ADHD – How can parents help?

Attention Deficit Hyperactivity Disorder (ADHD) is one of the most common childhood disorders. Key symptoms relate to difficulties with attention, difficulty controlling behavior, and hyperactivity (over-activity). Recent estimates suggest that 11% of American children aged 4-18 have been diagnosed with ADHD. Historically, ADHD was considered a childhood disorder. However, new understanding demonstrates that it can persist throughout adolescence into adulthood. 4.1% of American adults are now considered to present with ADHD. While the disorder can affect both males and females, rates are four times higher in males.

ADHD can affect many aspects of a persons life, Academic and work performance can be impacted upon markedly by difficulties with attention and concentration. Social relationships can also be impacted upon by impulsive and hyperactive behaviors. However, with appropriate support, many people with ADHD achieve great success.

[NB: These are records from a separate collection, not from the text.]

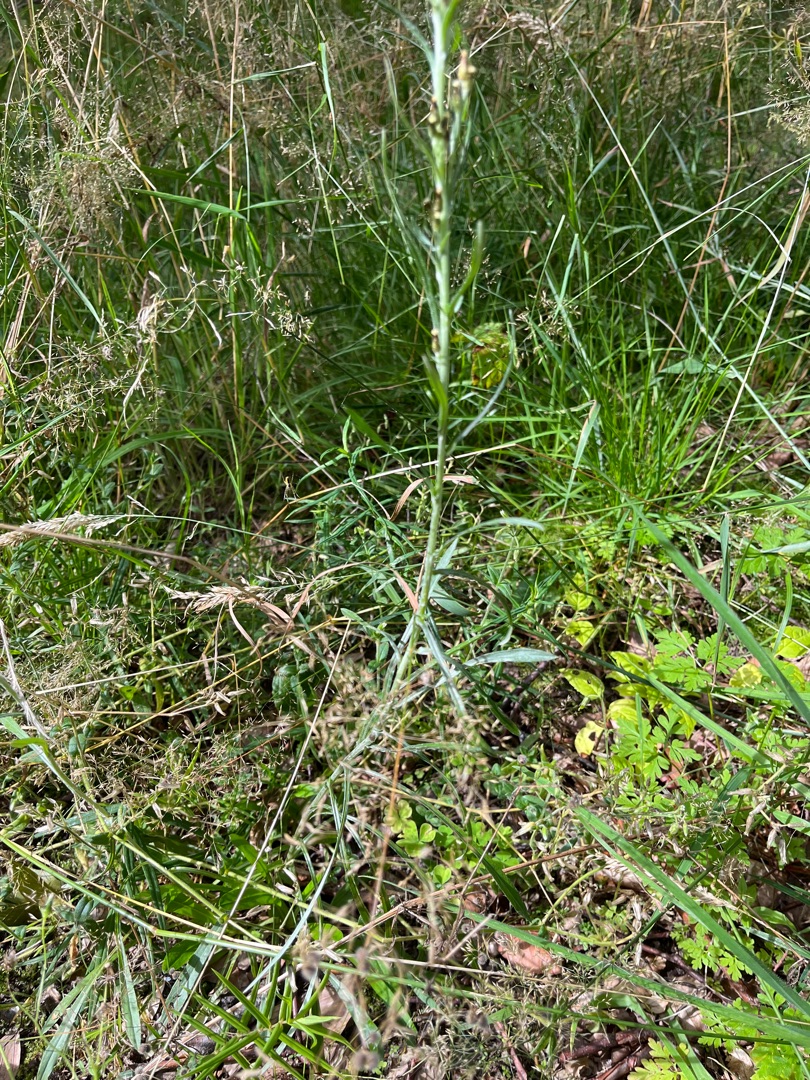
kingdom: Plantae
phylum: Tracheophyta
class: Magnoliopsida
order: Asterales
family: Asteraceae
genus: Omalotheca
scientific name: Omalotheca sylvatica
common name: Rank evighedsblomst
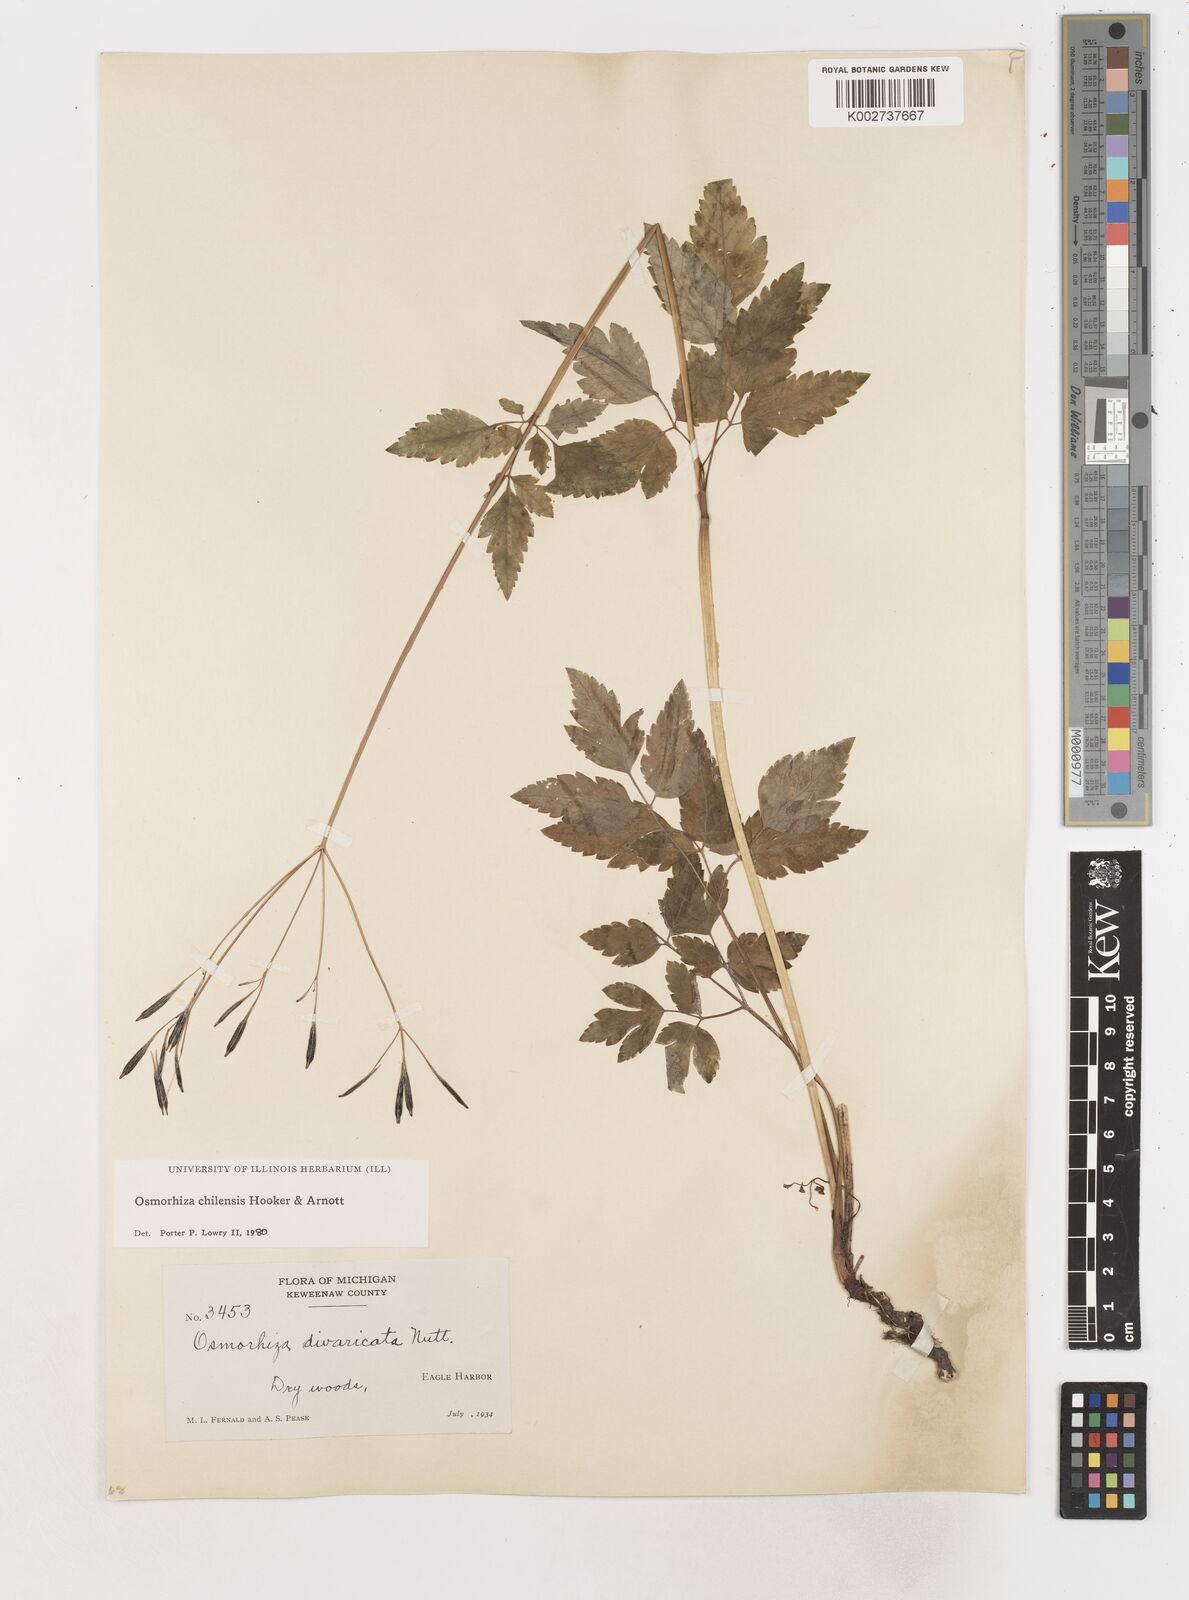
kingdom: Plantae
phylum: Tracheophyta
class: Magnoliopsida
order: Apiales
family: Apiaceae
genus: Osmorhiza
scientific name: Osmorhiza berteroi
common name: Mountain sweet cicely
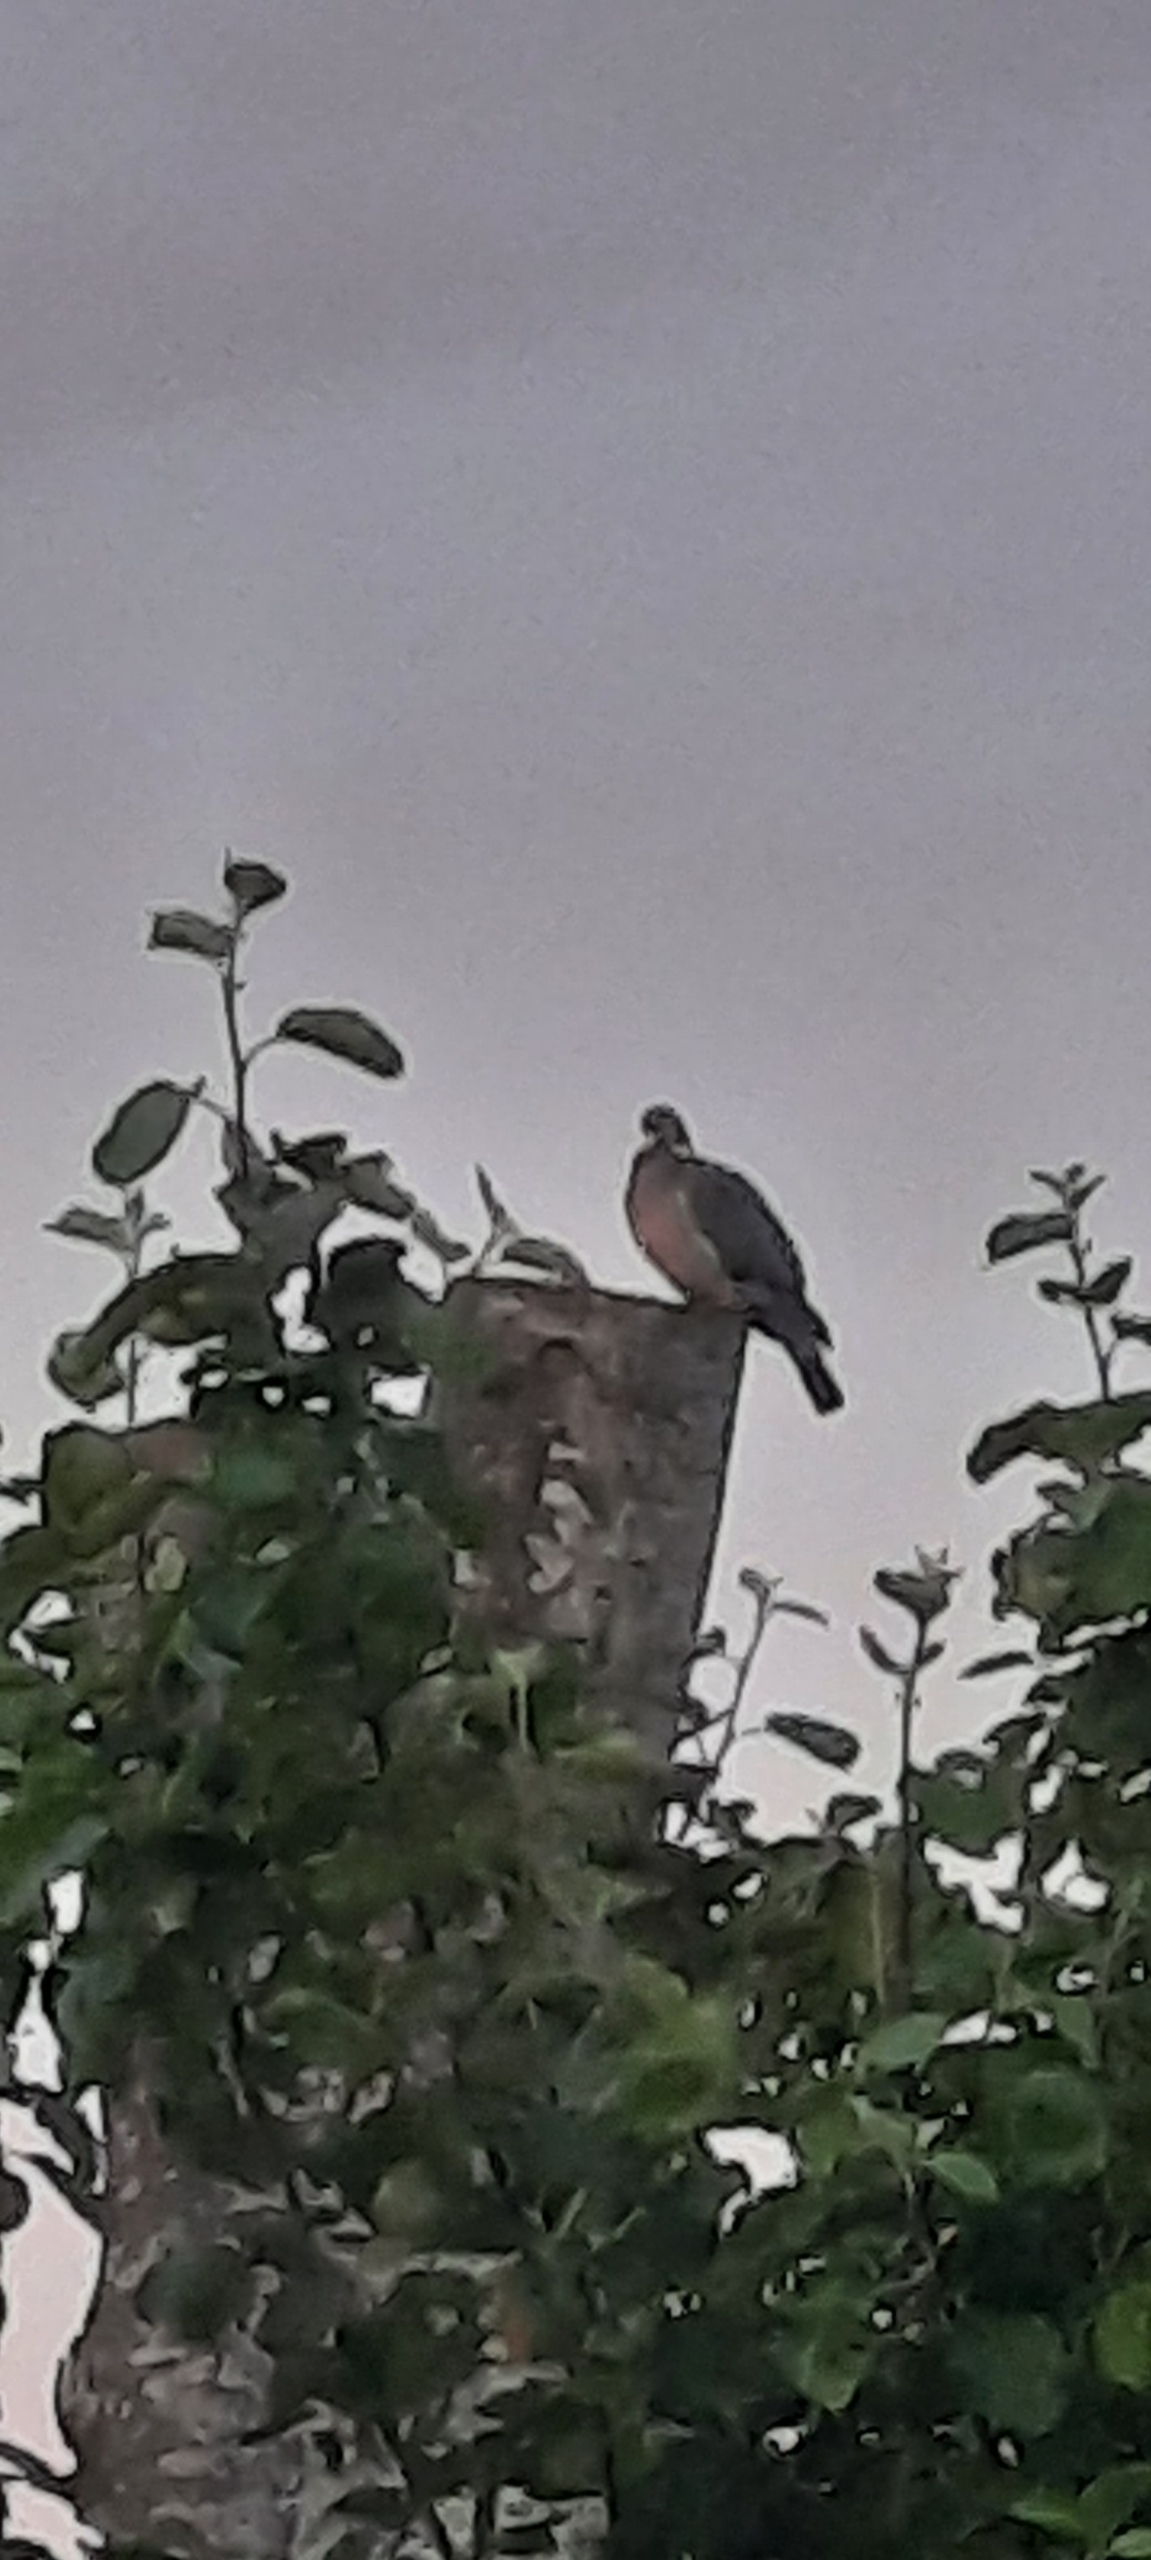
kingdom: Animalia
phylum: Chordata
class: Aves
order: Columbiformes
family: Columbidae
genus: Columba
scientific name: Columba palumbus
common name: Ringdue
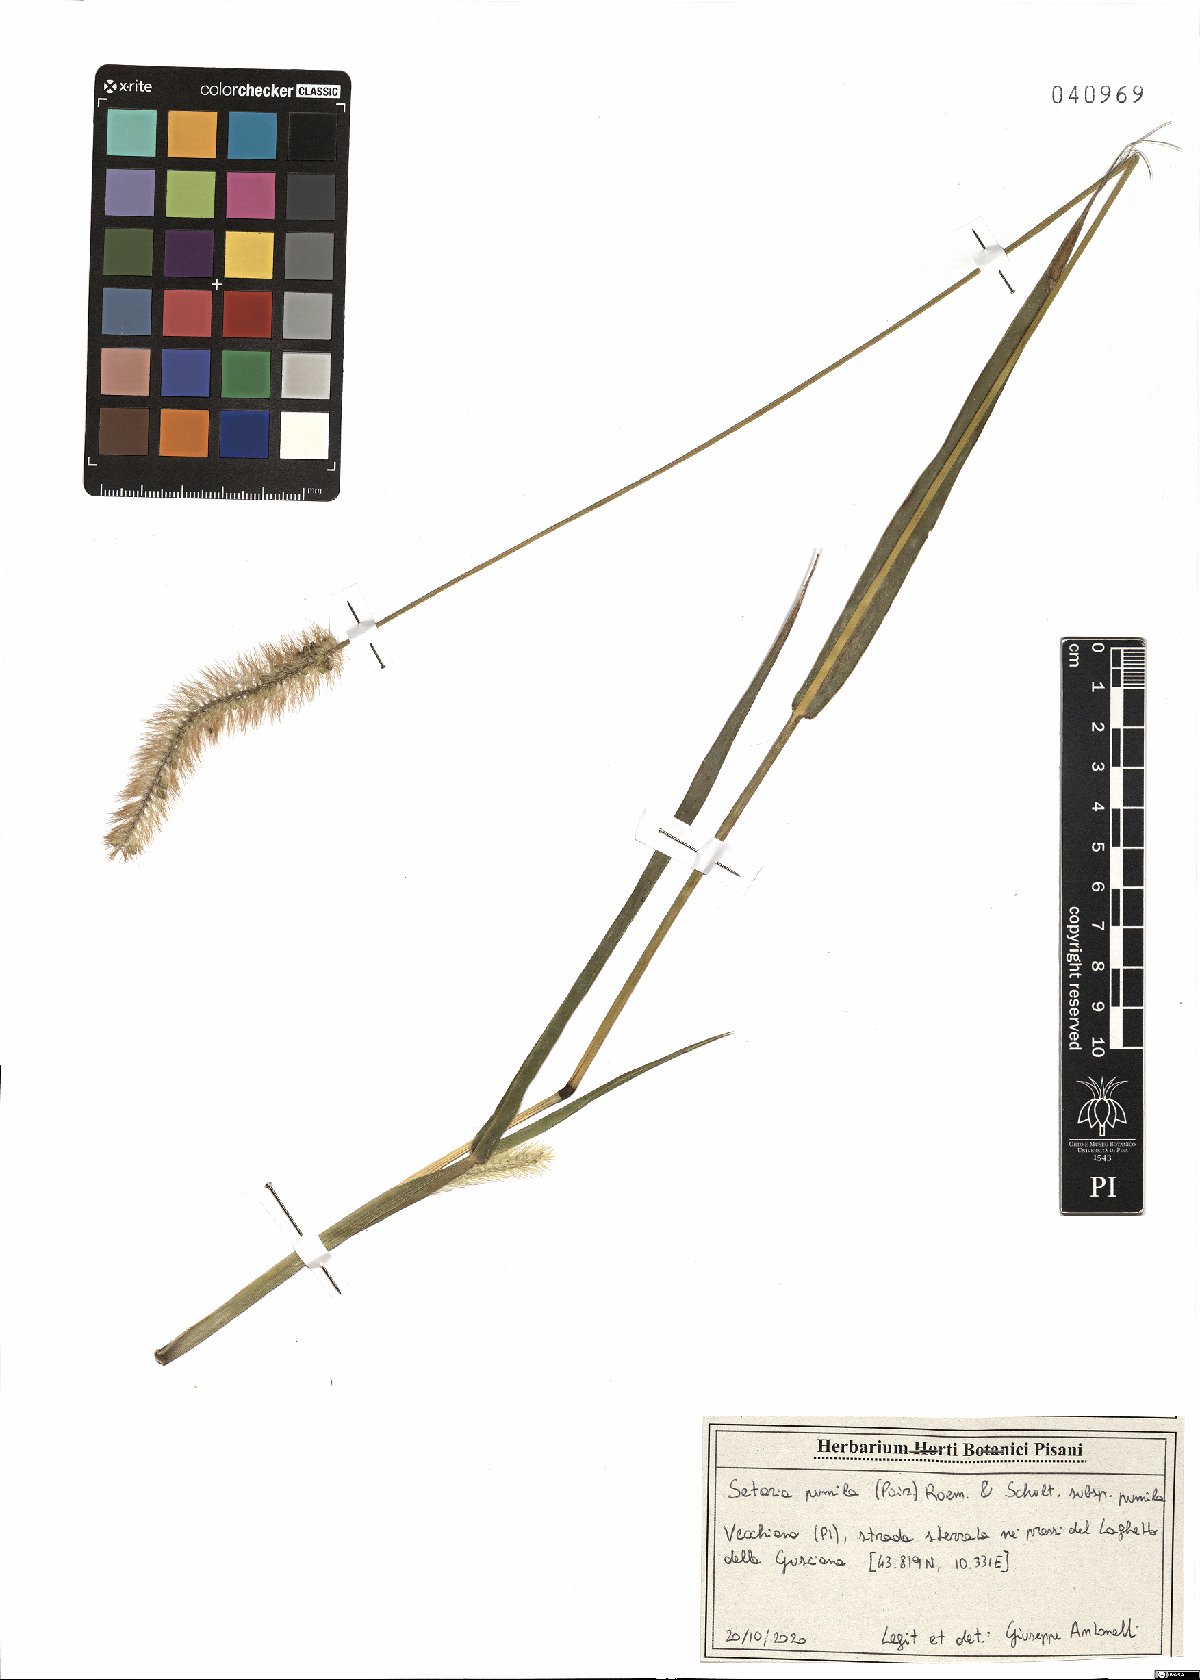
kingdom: Plantae
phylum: Tracheophyta
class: Liliopsida
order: Poales
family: Poaceae
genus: Setaria
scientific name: Setaria pumila
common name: Yellow bristle-grass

Currently interventions focus on reduction of symptoms of ADHD and improving levels of functioning. Treatments include medication, various types of psychotherapy, psycho-education or training, or a combination of interventions


Signs and Symptoms of ADHD:


  • Poor attention to details
  • Makes careless mistakes
  • Has difficulties staying focused, resulting in easy distraction
  • Appears not to listen when spoken to
  • Has difficulty remembering things and following instructions
  • Has difficulties staying organized, planning ahead, and finishing projects
  • Gets bored with a task before its completed
  • Has difficulties completing tasks
  • Frequently loses or misplaces homework, books, toys, or other items


  • Constantly fidgets and squirms
  • Often leaves his or her seat in situations where sitting quietly is expected
  • Moves around constantly, often runs or climbs inappropriately
  • Talks excessively
  • Has difficulty playing quietly or relaxing
  • Is always “on the go,” as if driven by a motor


  • Blurting out comments at inappropriate times
  • May have a quick temper or a “short fuse”
  • Interrupting conversations or speaking out of turn
  • Difficulties waiting for a turn or standing in line
  • Engaging in ‘dangerous’ behaviors without consideration of possible consequences
  • Not adequately checking work, resulting in careless errors.

How can Parents Help?

  • Receiving appropriate assessment and diagnosis is critical to supporting a child with ADHD. This is not to ‘label’ them, but rather ensure that they are appropriately understood and supported. Individualized packages of support are essential in ensuring children reach their potential.
  • Many children with ADHD require additional support within school. This may relate to individual support, lesson modifications and test-taking modifications. Parents and schools should work collaboratively to support children.
  • Children with ADHD need guidance and understanding from their parents and teachers to reach their full potential and to succeed in school. Before a child is diagnosed, frustration, blame, and anger may have built up within a family as a result of the child’s presentation. Parents and children may need specialist support to overcome such feelings. Mental health and educational professionals can educate parents about ADHD and how it impacts upon families. They can also help the child and parents develop new skills, attitudes, and ways of relating to each other.
  • Parent skills training helps parents learn how to use a system of rewards and consequences to manage a child’s behavior. Parents are taught to give immediate and positive feedback for behaviors they want to encourage, and ignore or redirect behaviors they want to discourage.
  • Parents are encouraged to share a pleasant or relaxing activity with the child, to notice and point out what the child does well, and to praise the child’s strengths and abilities. They may also learn to structure situations in more positive ways. For example, they may restrict the number of playmates to one or two, so that their child does not become overstimulated. Or, if the child has difficulty completing tasks, parents can help their child divide large tasks into smaller, more manageable steps. Responding your child’s successes is much more effective and conducive to a positive home environment than reacting to their difficulties.
  • Parent resilience is key to a child’s success. Parents may benefit from learning anxiety-management techniques to increase their own ability to deal with frustration, so that they can respond calmly to their child’s behavior. Support groups help parents and families connect with others who have similar difficulties and concerns. Groups often meet regularly to share successes and frustrations, to exchange information about recommended specialists and strategies, and to talk with experts.
  • Siblings of children with ADHD may also benefit from additional support, either to increase understanding or cope with experiences they may face at home. Siblings groups are often available to provide peer and professional support.